Namun, pengamat ketenagakerjaan Timboel Siregar menilai, Permenaker ini tak memberikan insentif tetapi malah berpotensi memotong upah.

"Menurut saya Permenaker No. 5 tahun 2023 ini akan menyebabkan upah pekerja di sektor padat karya industri berorientasi ekspor akan dibayar di bawah ketentuan UMK yang berlaku. Mengenai jumlah jam kerja berkurang, ya silahkan saja tetapi upah tidak boleh di bawah upah minimum yang berlaku," kata Timboel dalam keterangan, di Jakarta, Kamis 16 Maret 2023.

Dijelaskan Timboel, inti dari Permenaker ini ada di Pasal 7 dan Pasal 8. Adapun Pasal 7 menyatakan Pemerintah menetapkan kebijakan penyesuaian upah pada perusahaan industri padat karya tertentu berorientasi ekspor yang terdampak perubahan ekonomi global dengan memperhatikan kondisi ekonomi nasional serta untuk menjaga kelangsungan bekerja dan kelangsungan berusaha.

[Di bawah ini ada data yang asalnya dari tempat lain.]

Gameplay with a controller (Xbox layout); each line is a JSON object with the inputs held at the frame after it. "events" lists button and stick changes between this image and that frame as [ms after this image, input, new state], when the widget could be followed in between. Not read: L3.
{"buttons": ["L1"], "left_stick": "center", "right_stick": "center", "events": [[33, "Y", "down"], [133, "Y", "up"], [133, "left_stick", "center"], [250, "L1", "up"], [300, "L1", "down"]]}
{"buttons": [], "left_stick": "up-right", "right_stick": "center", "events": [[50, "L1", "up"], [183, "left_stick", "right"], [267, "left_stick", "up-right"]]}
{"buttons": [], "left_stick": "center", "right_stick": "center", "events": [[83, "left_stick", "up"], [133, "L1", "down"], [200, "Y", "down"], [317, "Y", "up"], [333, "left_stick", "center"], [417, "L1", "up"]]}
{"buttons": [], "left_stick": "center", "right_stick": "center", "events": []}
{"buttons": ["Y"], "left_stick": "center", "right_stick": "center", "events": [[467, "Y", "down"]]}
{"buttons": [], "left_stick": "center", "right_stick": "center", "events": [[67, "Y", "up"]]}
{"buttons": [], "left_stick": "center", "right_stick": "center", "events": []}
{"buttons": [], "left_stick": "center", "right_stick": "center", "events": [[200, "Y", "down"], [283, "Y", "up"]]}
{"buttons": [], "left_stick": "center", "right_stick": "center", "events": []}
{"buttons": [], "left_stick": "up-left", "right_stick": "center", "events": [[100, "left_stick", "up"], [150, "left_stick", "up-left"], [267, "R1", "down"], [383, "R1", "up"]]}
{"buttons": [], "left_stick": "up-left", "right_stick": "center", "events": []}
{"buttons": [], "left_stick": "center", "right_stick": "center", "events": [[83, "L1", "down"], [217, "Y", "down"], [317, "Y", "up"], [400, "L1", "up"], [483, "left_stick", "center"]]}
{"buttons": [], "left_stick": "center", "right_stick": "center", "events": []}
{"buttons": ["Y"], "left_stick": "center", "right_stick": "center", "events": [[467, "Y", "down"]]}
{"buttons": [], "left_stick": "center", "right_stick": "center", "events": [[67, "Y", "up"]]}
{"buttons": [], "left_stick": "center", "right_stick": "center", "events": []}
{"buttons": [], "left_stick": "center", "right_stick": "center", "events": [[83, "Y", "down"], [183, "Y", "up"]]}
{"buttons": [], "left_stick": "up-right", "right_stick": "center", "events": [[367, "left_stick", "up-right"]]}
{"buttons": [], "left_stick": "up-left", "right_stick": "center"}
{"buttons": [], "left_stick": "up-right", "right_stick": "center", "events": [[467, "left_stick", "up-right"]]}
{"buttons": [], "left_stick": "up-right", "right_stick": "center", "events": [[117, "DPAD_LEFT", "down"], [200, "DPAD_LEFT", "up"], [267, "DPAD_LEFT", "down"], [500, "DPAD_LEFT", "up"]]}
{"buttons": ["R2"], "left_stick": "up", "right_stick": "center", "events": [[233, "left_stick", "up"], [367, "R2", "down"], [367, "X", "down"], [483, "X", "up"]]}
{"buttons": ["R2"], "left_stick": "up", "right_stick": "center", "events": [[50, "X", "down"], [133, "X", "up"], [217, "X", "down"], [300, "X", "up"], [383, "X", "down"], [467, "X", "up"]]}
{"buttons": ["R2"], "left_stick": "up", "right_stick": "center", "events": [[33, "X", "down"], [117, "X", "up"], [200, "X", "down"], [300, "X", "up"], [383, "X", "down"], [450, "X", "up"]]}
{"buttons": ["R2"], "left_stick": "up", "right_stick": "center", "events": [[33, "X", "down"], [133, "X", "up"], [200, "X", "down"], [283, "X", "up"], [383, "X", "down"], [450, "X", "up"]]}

Pasal 8 membolehkan perusahaan industri padat karya tertentu berorientasi ekspor yang terdampak perubahan ekonomi global melakukan penyesuaian besaran upah pekerja/buruh dengan ketentuan upah yang dibayarkan kepada pekerja/buruh paling sedikit 75 persen dari upah yang biasa diterima.

Penyesuaian tersebut dilakukan berdasarkan kesepakatan antara pengusaha dengan pekerja/buruh. Pasal 9 ayat (1) menyatakan kesepakatan antara pengusaha dengan pekerja/buruh dapat dilakukan antara pengusaha dengan serikat pekerja/serikat buruh di perusahaan.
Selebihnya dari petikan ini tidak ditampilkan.